**The problem:** Would you return every line of the listing below that has "tree" in it?

::::

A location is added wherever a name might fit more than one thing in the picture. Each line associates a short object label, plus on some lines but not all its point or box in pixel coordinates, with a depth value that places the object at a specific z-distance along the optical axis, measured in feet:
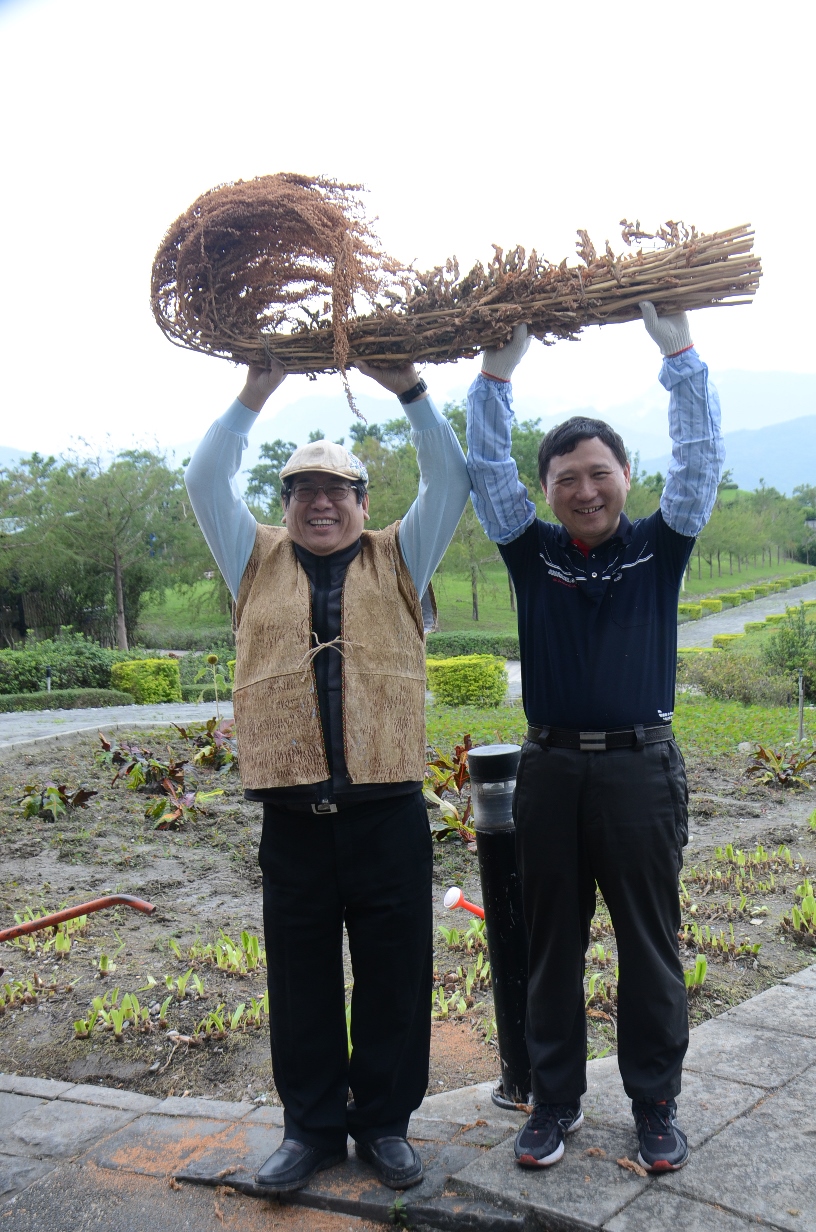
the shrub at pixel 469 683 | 49.73
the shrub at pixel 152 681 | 62.13
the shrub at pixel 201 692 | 62.23
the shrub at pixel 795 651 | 47.01
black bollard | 8.92
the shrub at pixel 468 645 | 81.20
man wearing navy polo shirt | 7.77
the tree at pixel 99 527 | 83.05
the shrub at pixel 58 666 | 63.16
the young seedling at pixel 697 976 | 10.97
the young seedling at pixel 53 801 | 21.43
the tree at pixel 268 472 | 192.34
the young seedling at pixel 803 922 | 12.60
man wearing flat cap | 8.13
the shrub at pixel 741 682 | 44.52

::::

**Answer to the problem:**
the tree at pixel 99 527 | 83.05
the tree at pixel 268 472 | 192.34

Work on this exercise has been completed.